> Exercise details
Pick out every line in the material below that contains the string "Example".
===== Provided records
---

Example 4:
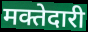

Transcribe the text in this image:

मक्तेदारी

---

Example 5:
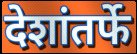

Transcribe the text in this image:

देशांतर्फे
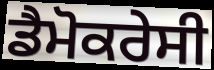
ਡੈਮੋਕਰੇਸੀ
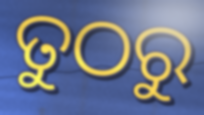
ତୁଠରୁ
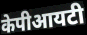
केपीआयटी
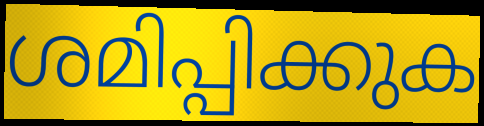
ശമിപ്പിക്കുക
==========
===== Provided records
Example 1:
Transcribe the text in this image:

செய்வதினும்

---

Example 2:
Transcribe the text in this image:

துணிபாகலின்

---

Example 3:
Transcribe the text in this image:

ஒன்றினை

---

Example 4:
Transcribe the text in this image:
==========
> Full output
Example 4:
Example 5:
Example 1:
Example 2:
Example 3:
Example 4:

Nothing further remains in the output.